Yet another NAS release from Laphroaig. I’ve said this in an article I wrote for our club’s magazine a few months ago, but Laphroaig has changed. And I am not talking about the distillate which was better in the sixties, or so I’ve heard.
When I started drinking single malt whiskies and be more than a little bit interested in this drink of ours, there were five different Laphroaigs regularly available. There was the 10, the 15, the Quarter Cask, a cask strength release and a 25 year old or so.
If you call up any whisky specialist’s website now, you’ll see Lore, An Cuan Mor, PX Cask, Canto Cask, QA Cask, Select, Brodir, Triple Wood on top of what was already there. Apart from this all being quite young whisky, it’s all quite expensive compared to the 10 year old. Also, and this bugs me most, apart from PX Cask, you don’t have a clue what to expect.

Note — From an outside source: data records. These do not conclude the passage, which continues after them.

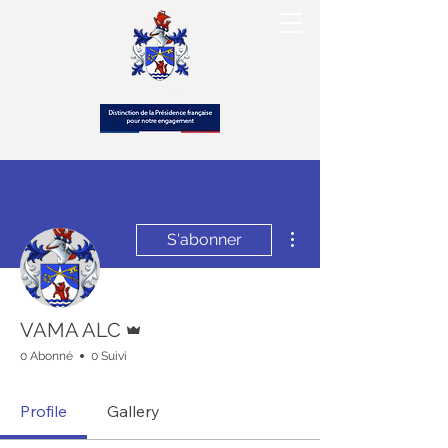
Plus d'actions
S'abonner
Administrateur
VAMA ALC
0 Abonné
0 Suivi
Profile
Gallery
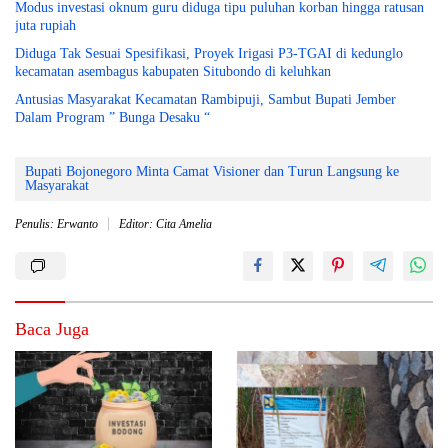
Modus investasi oknum guru diduga tipu puluhan korban hingga ratusan
juta rupiah
Diduga Tak Sesuai Spesifikasi, Proyek Irigasi P3-TGAI di kedunglo
kecamatan asembagus kabupaten Situbondo di keluhkan
Antusias Masyarakat Kecamatan Rambipuji, Sambut Bupati Jember
Dalam Program ” Bunga Desaku “
Bupati Bojonegoro Minta Camat Visioner dan Turun Langsung ke
Masyarakat
Penulis: Erwanto
Editor: Cita Amelia
Baca Juga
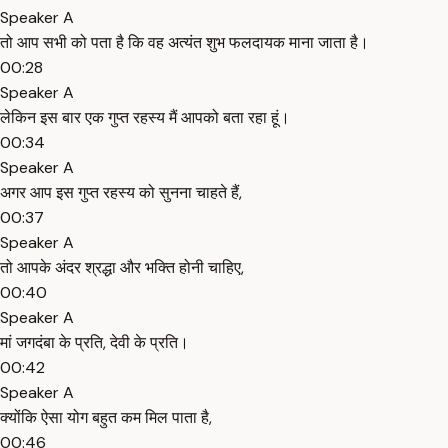
Speaker A
तो आप सभी को पता है कि वह अत्यंत शुभ फलदायक माना जाता है।
00:28
Speaker A
लेकिन इस बार एक गुप्त रहस्य मैं आपको बता रहा हूं।
00:34
Speaker A
अगर आप इस गुप्त रहस्य को सुनना चाहते हैं,
00:37
Speaker A
तो आपके अंदर श्रद्धा और भक्ति होनी चाहिए,
00:40
Speaker A
मां जगदंबा के प्रति, देवी के प्रति।
00:42
Speaker A
क्योंकि ऐसा योग बहुत कम मिल पाता है,
00:46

This Lore edition is one of the last ones to be added (until early 2017 that is, since there’s a Four Oak and a ‘The 1815’ on the way) and gets mixed reviews. Some people say this should be called Laphroaig ‘Core’ since it covers all the basics of Laphroaig, other say it should be called Laphroaig ‘Bore’ since it doesn’t do anything any of the dozen other release don’t do.
On the nose it’s medinical at first, with a rather gentle smokiness. Some oak, some tarry rope and shammy leather. Warming with a hint of cheese, petrol and barley. It’s quite spirity (read: young).
The palate is very dry, and sharper than I expected. Slightly thin and watery, somehow (it’s 48% after all) with oak and barley. A hint of apple, pear and smoke follows.
The finish is a bit corky, with sweet lemon and spirit. Some oak, some salt and candy ‘foam blocks’.
This is a slightly tricky whisky to review. I can see both Lore, Core and Bore versions of this having some merit. The whisky isn’t bad, although there could have been a bit more complexity and depth on the palate. It’s not a dram that will keep you occupied for a longer period of time.
On the other hand, young whiskies that aren’t overly interesting is something that Laphroaig has an abundance of on the shelves at the moment. I don’t really understand releases like this since it doesn’t add anything to ‘the Laphroaig experience’ people have.
So, the whisky isn’t bad, but not extremely good either. It’s quite forgettable and, let’s be honest, far too expensive for what it does. Especially since when it came out you could buy the amazing 15 year old from 2015 for the same amount.
Laphroaig Lore, 48%, available for about € 100 in The Netherlands.